• **WRITTEN EXERCISE**
Please set down every naming line from the records below word for word, leaving the pictures out.

• **RECORDS FOR PROCESSING**

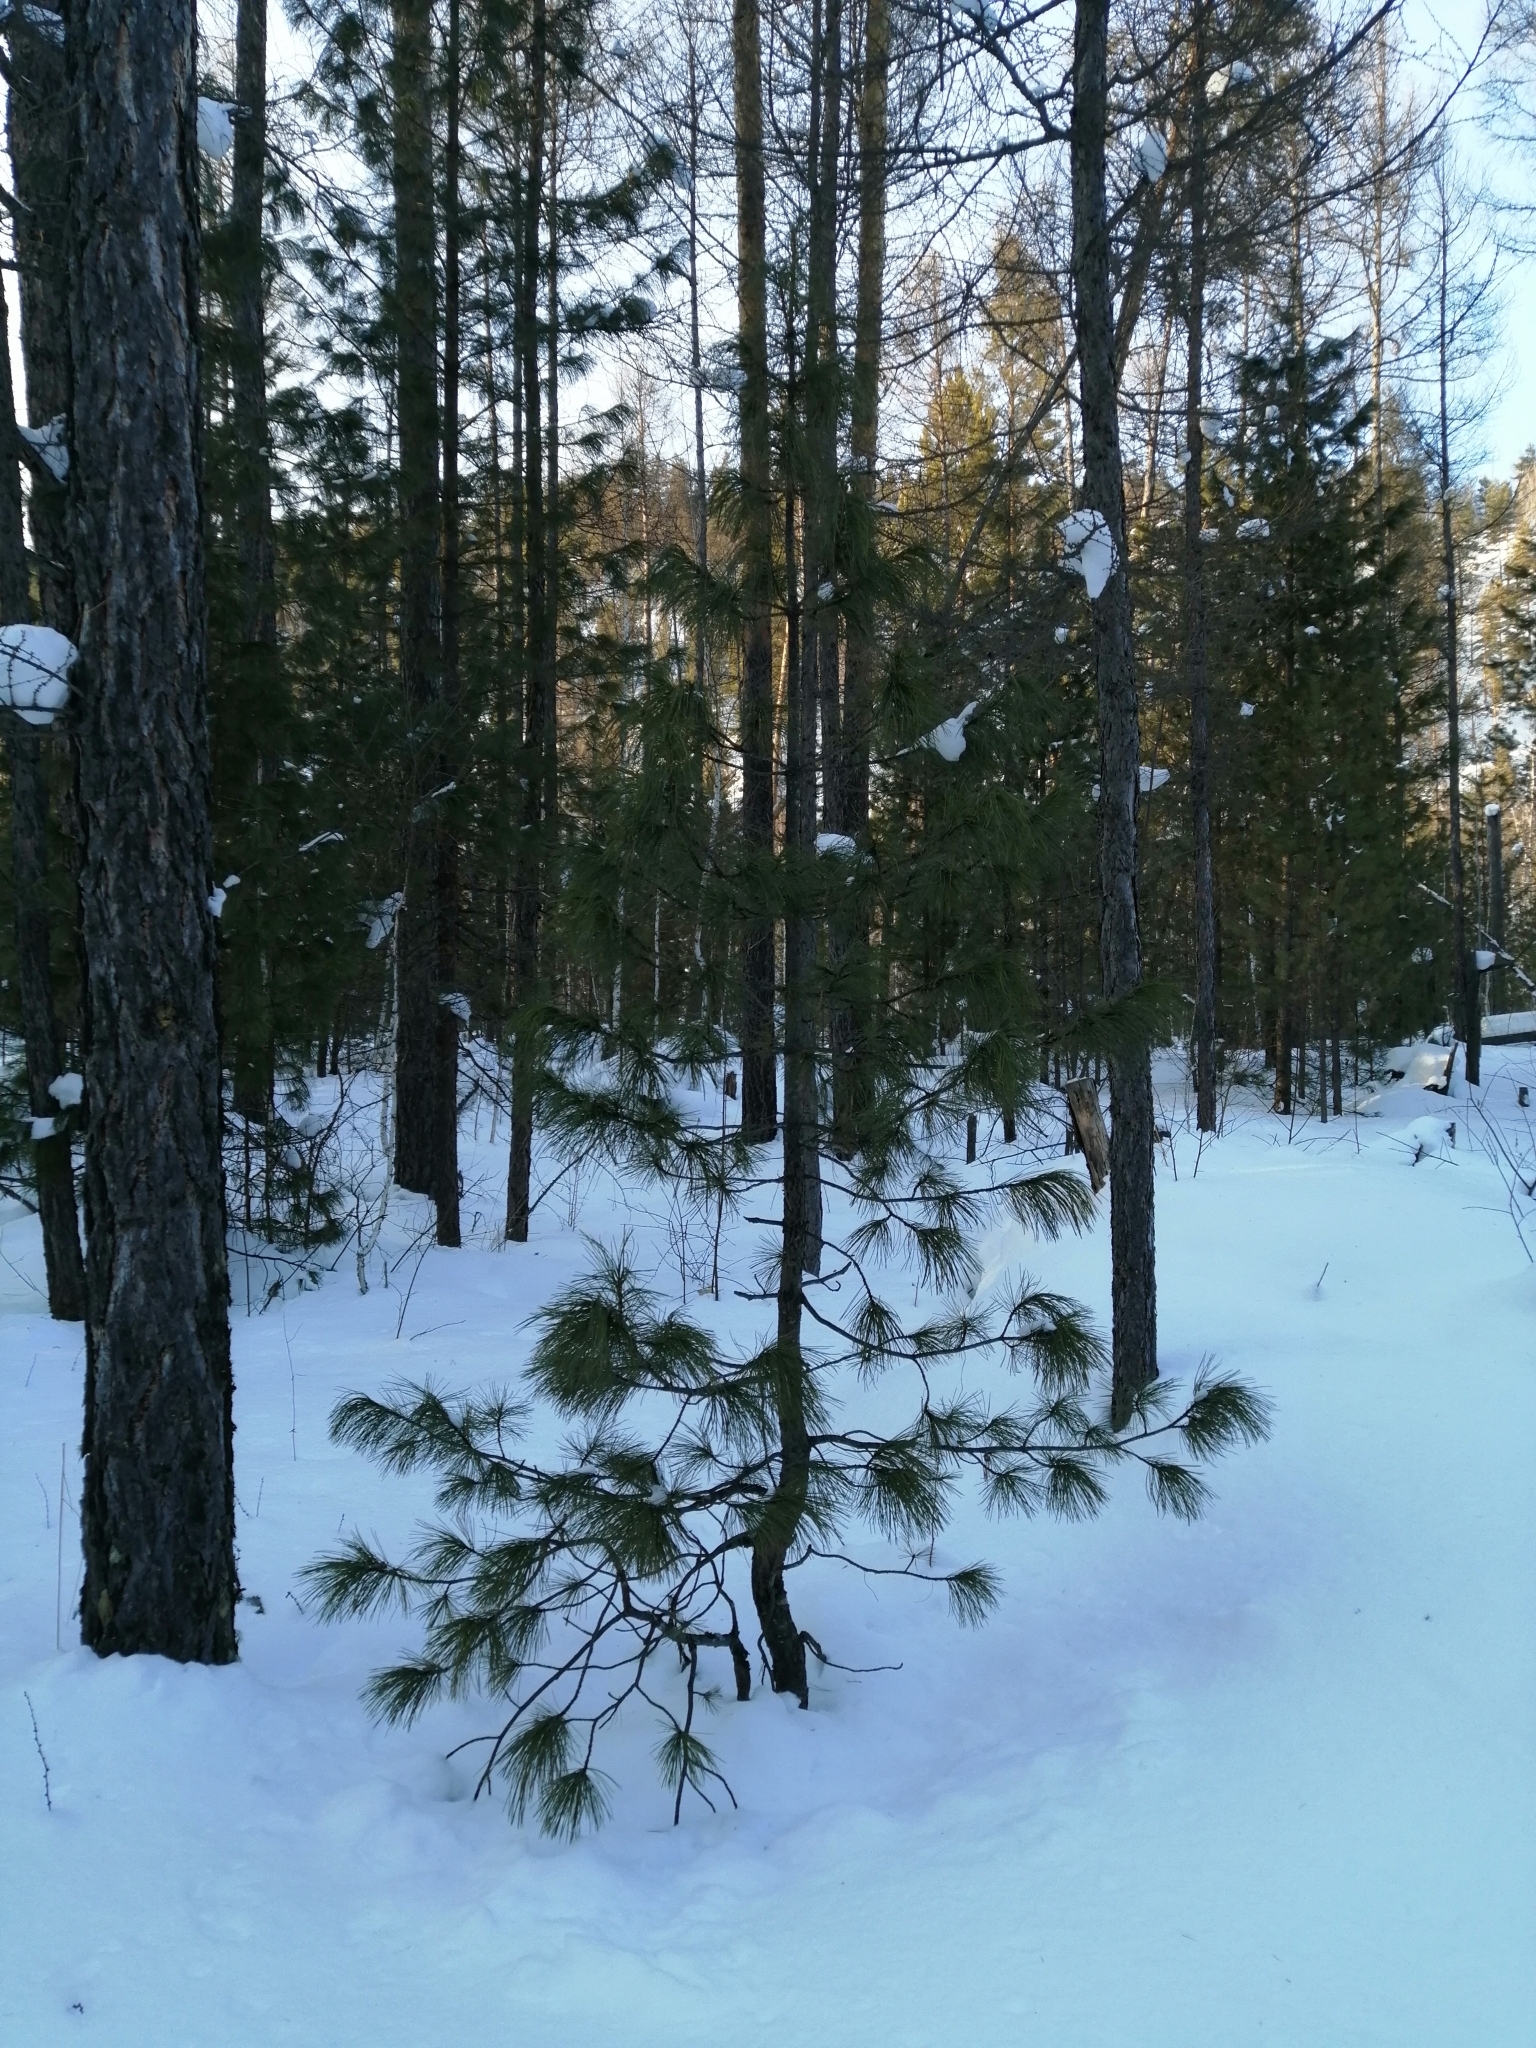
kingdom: Plantae
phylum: Tracheophyta
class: Pinopsida
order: Pinales
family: Pinaceae
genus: Pinus
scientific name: Pinus sibirica
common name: Siberian pine
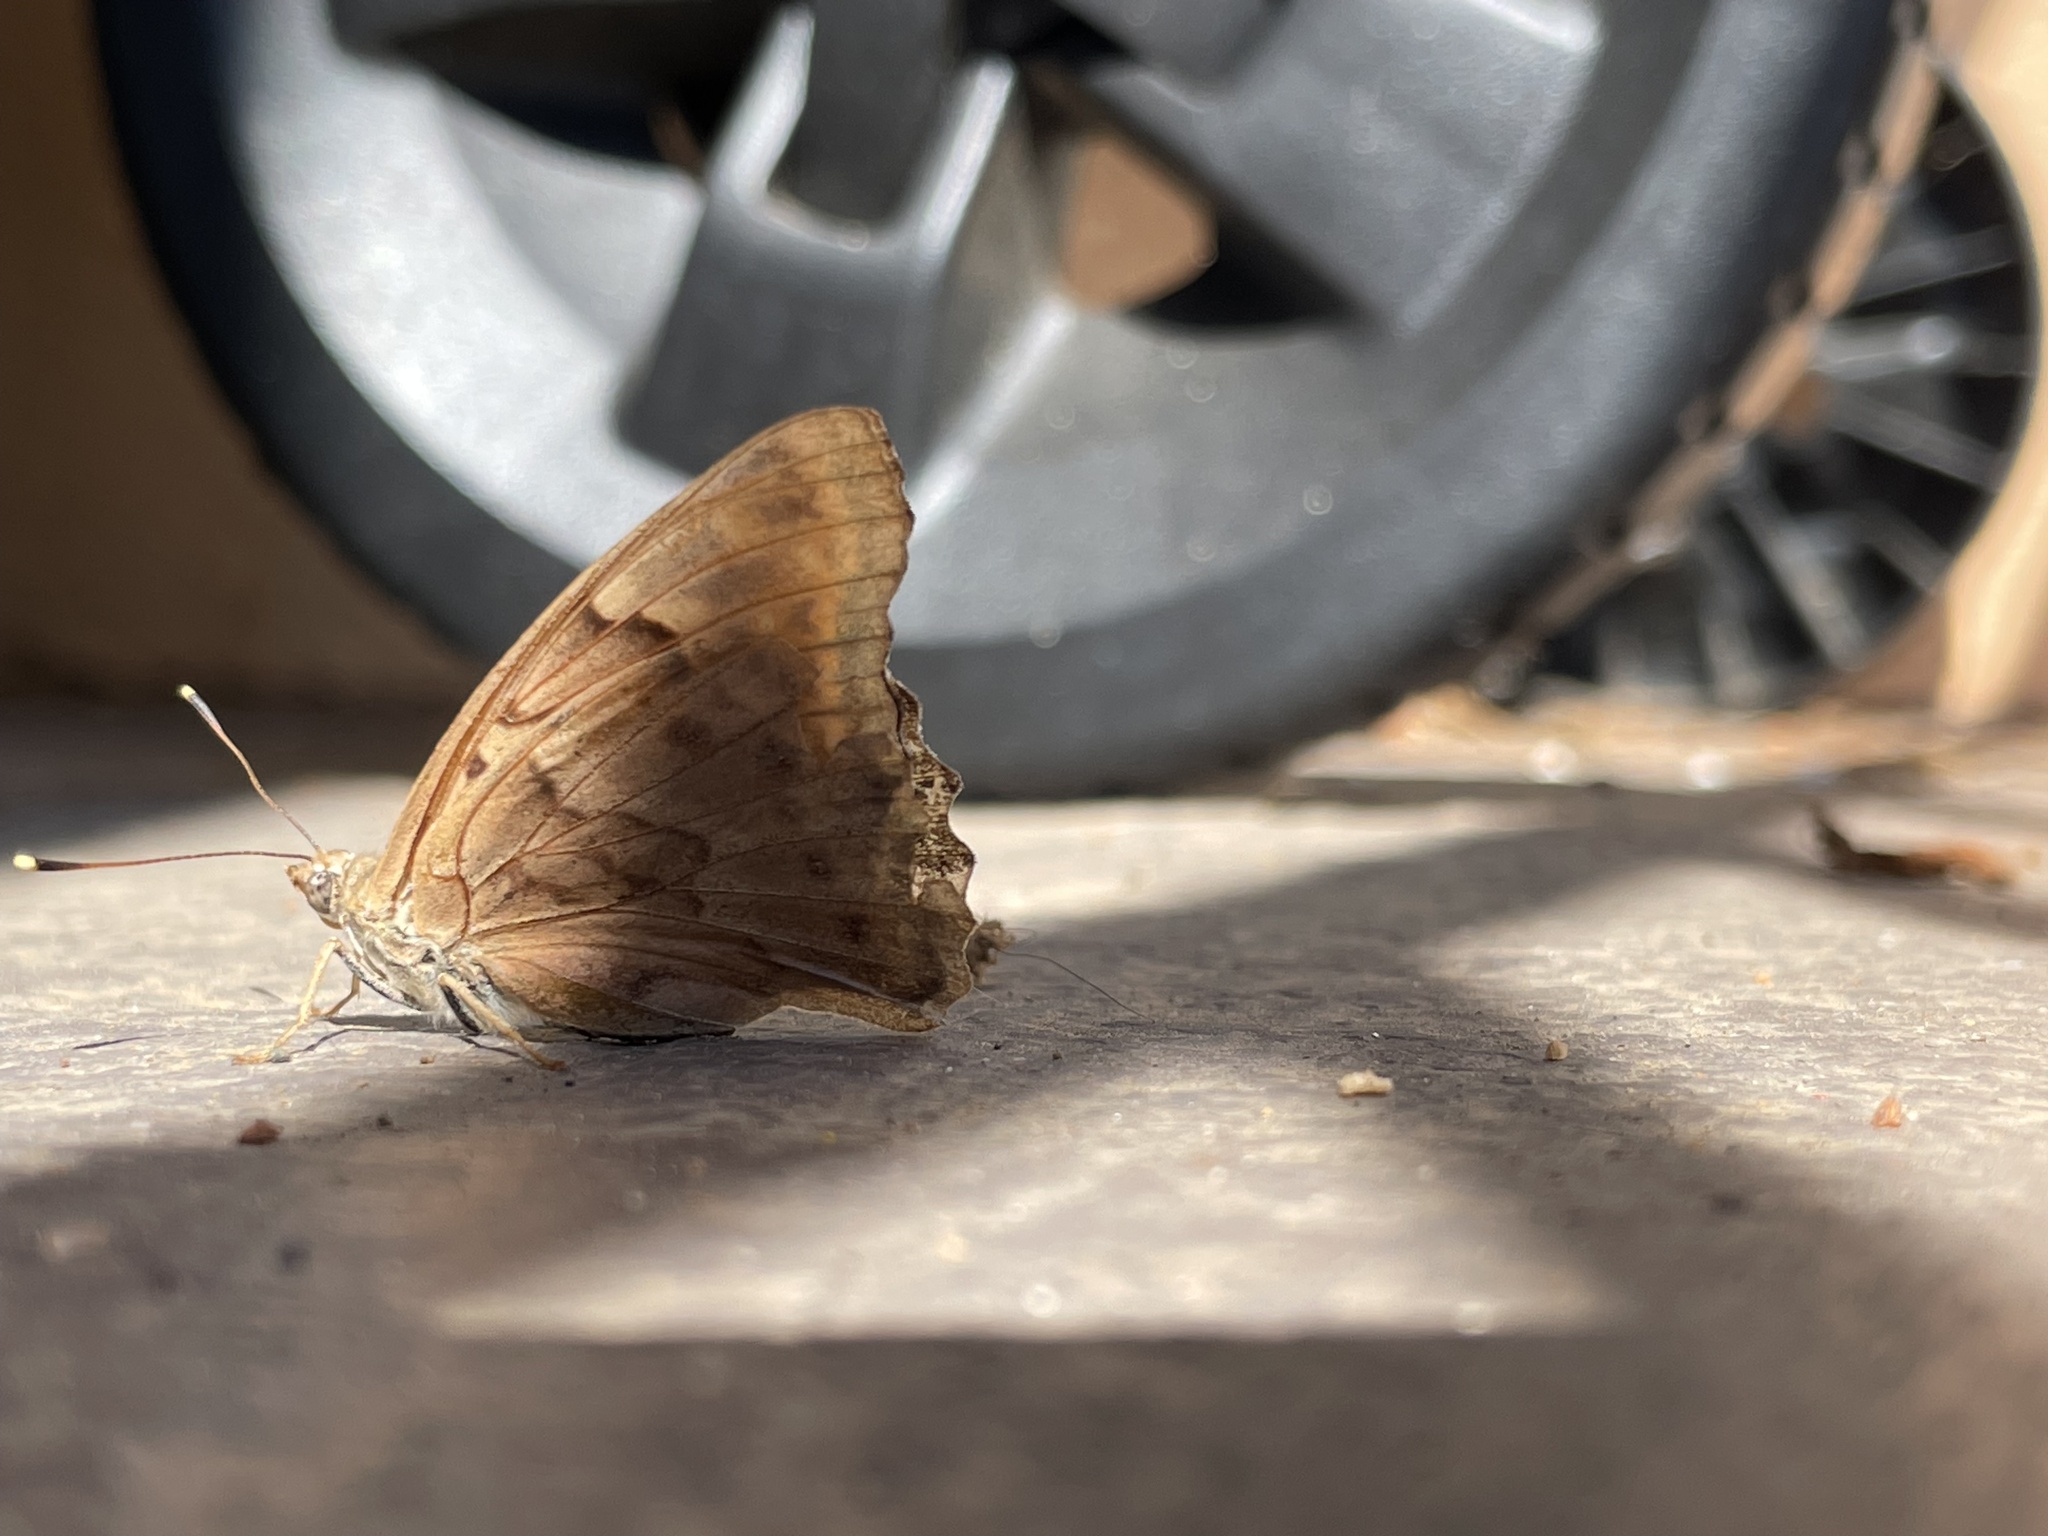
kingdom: Animalia
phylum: Arthropoda
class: Insecta
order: Lepidoptera
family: Nymphalidae
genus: Asterocampa
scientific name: Asterocampa clyton
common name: Tawny emperor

• **ANSWER TO THIS TASK**
kingdom: Plantae
phylum: Tracheophyta
class: Pinopsida
order: Pinales
family: Pinaceae
genus: Pinus
scientific name: Pinus sibirica
common name: Siberian pine
kingdom: Animalia
phylum: Arthropoda
class: Insecta
order: Lepidoptera
family: Nymphalidae
genus: Asterocampa
scientific name: Asterocampa clyton
common name: Tawny emperor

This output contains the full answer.